The ECC (Economic Coordination Committee), which is headed by the finance minister himself, merely took note of it and directed the ministry of national food security and research to ‘look into developing a support price mechanism in consultation with the ministry of industries and production’. And the commerce division secretary underlined the need for adopting international principles and also undertaking a study on the comparative advantages of crops.

Since cotton production has been decreasing since it reached a high of 14.1 million bales in 2004-5 – dropping to seven million bales in 2020-21 and about 9.5 million bales in 2021-22 – and it is the key crop in Pakistan’s agricultural economy, policymakers must answer why nobody thought of taking these steps earlier.

It seems it was only after last year’s devastating floods cut production to only 4.7 million bales (against a target of nine million) that authorities felt that they had to really do something about this problem since cotton production was declining along with a shrinking of the plantation area, thinning margins and forcing farmers to opt for other crops like rice, maize and sugarcane.

This is bad news for textiles, Pakistan’s flagship exports that are already losing ground to competitors up and down the region because of absurdly high costs of production that price them out of the market right at the beginning of the cycle. Yet the food ministry seems pretty confident that textile sector demand can be met by ramping production up to 15 million bales in ‘a short span of time’. The cotton price intervention policy of 2021-22 stabilised domestic prices and raised production by two million bales despite a seven percent decline in cultivated area.

The 2022-23 policy was working on the same lines till floods damaged the standing crop. Now, after the floods, growers and the textiles mills’ association are at odds over the new intervention price. It was revealed in February that the revised average cost of production “is now approximately Rs 7,000 per 40kg”, with growers demanding an intervention price of around Rs 7,000-8,000 per 40kg while the ministry for national food security was proposing Rs 8,500 per 40kg for ECC’s consideration.

It’s also very strange that stakeholders had to emphasise, for the government’s benefit, that the announcement of the intervention price is best made ahead of the main sowing season to help double-minded farmers sort out things like planting area and investments in crop management in time. That alone goes to show that everybody is fed up with the ad hoc manner in which this problem is usually treated.

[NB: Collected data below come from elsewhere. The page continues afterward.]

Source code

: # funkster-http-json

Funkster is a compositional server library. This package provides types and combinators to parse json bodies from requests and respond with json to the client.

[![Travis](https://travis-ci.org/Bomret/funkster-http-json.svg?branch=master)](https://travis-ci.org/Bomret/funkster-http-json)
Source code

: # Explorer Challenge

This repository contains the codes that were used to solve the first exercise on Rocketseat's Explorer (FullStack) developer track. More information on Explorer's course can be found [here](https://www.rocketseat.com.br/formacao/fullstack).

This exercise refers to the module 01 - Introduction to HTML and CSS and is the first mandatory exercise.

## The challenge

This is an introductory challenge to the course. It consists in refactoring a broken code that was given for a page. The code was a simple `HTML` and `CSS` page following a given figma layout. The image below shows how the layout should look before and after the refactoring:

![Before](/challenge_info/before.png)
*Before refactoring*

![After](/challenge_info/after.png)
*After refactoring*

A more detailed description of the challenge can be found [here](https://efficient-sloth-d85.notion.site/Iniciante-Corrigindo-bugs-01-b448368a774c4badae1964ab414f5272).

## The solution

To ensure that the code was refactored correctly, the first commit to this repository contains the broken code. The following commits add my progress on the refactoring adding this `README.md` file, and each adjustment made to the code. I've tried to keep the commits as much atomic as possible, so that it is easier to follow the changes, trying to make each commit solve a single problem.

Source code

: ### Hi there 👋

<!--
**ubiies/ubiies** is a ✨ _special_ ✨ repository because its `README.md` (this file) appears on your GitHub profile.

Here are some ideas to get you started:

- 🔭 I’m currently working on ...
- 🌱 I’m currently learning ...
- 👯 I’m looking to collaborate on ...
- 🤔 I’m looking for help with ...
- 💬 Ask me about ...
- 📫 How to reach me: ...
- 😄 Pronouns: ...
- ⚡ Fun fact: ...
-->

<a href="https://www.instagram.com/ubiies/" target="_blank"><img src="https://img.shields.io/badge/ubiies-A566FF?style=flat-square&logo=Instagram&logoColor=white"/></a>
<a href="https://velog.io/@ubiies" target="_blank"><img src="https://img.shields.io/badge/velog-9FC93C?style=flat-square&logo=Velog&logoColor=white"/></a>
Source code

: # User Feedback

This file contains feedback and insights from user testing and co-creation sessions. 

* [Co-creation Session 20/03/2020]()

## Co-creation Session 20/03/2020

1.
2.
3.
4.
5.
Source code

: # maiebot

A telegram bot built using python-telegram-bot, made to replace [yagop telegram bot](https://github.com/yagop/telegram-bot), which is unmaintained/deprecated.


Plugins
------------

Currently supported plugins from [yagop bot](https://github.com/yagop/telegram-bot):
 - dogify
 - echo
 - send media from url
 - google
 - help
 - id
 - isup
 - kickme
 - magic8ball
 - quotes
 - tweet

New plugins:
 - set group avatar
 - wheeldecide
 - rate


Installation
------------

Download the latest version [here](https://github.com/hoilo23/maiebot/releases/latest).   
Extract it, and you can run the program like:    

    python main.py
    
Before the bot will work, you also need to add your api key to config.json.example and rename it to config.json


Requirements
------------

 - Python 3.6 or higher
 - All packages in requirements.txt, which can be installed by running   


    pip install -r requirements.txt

The ministry for national food security has also recommended the constitution of a price review committee with the mandate to propose interventions on a fortnightly basis, and also that ECC should advise TCP (Trading Corporation of Pakistan) and/or provinces when to sell the procured cotton after assessing local and international markets.

ECC will most likely accept these proposals, but that should not be the end of the matter. Cotton, just like other agricultural products, has been losing yield as well as production area, dragging the entire sector down. Just last week, during a conference in Karachi, participants agreed that restoring agri productivity and jacking up its growth rate to around six percent was the surest way to drag the country out of its crises of deficits.

It’s bad enough that authorities have let things come to such a pass. But it’s much worse that they’re still not giving agri problems, especially declining cotton production, the attention they deserve.